Seven full positions were sold from the portfolio during the second quarter in addition to the previously mentioned HMS Holdings. The Fund took profits in Advisory Board and Yahoo! as valuations became rich relative to their fundamentals. FactSet Research Systems and MetLife were sold due to the identification of other companies that we believe to be better relative opportunities.
Apple, Carnival, and Fluor were all eliminated from the portfolio for company-specific reasons. For Apple, that meant poor visibility that made it difficult to evaluate. We didn’t think that the management at Carnival had addressed its maintenance and control problems. We thought that trends in the operations at Fluor could likely decelerate given the downturn in the commodities sector.

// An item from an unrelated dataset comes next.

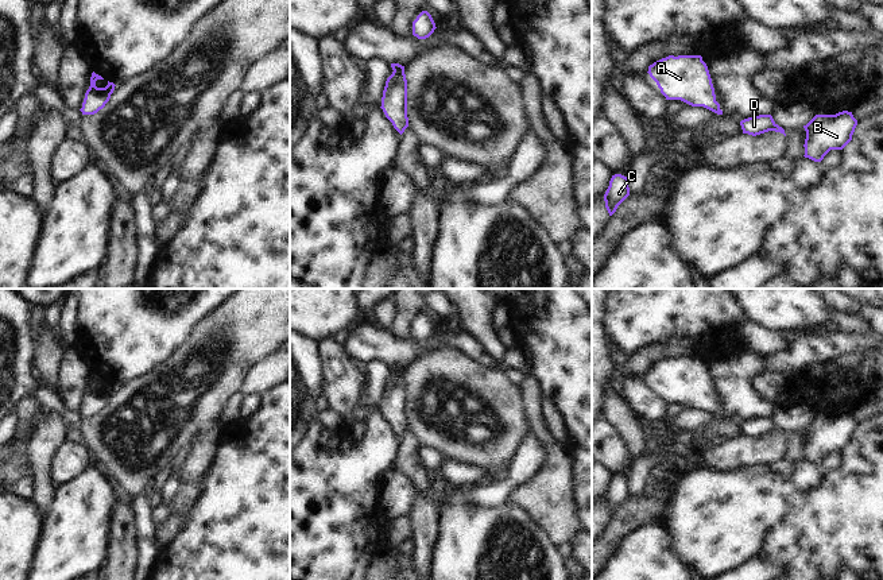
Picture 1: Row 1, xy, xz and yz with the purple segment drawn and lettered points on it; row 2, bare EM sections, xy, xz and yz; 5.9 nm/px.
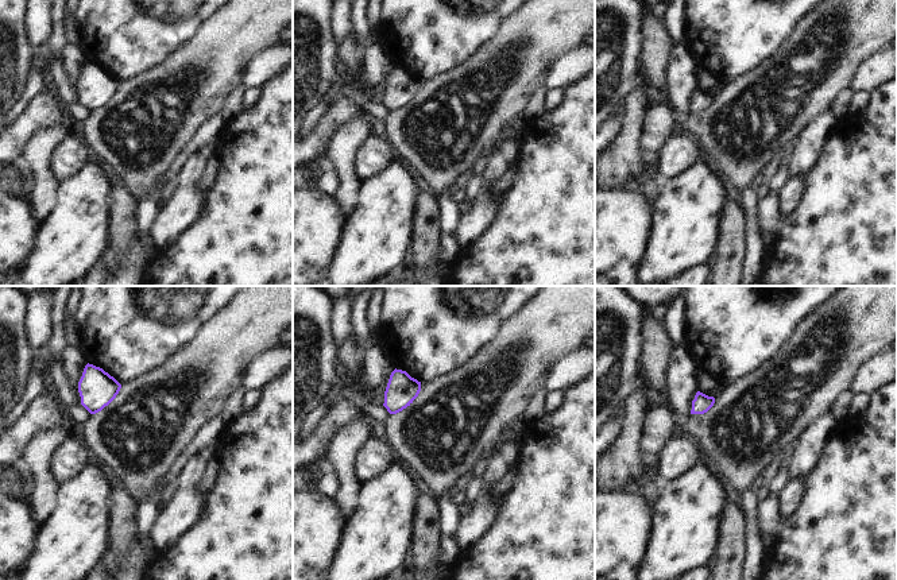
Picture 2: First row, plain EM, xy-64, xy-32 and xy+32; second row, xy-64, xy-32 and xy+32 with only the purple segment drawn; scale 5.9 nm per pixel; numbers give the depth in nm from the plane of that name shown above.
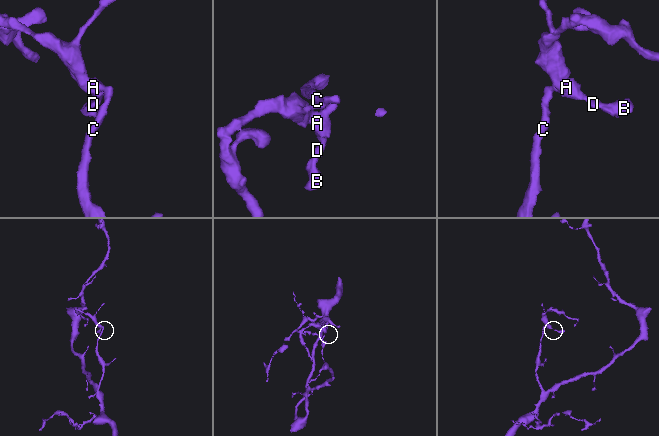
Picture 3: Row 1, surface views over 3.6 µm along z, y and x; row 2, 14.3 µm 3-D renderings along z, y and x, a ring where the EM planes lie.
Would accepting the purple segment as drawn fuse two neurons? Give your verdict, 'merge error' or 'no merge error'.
no merge error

Given these changes and the correction relative to the Russell 1000 during the quarter, we think the valuation of the overall portfolio has improved, leaving the Fund well positioned as we move into the second half of the year.
TAMRO Capital Partners
As of June 30, 2013, Allergan comprised 1.82% of the portfolio's assets, Athenahealth – 1.43%, HMS Holdings – 0.00%, Redwood Trust – 1.38%, Franklin Resources – 1.51%, Raymond James Financial – 2.05%, American International Group – 3.11%, Boeing – 1.66%, Colfax – 2.58%, Ultra Petroleum – 1.37%, Best Buy – 2.17%, Seagate Technology – 2.09%, and Edwards Lifesciences – 2.05%.
Note: Small- and mid-cap stocks are considered riskier than large-cap stocks due to greater potential volatility and less liquidity.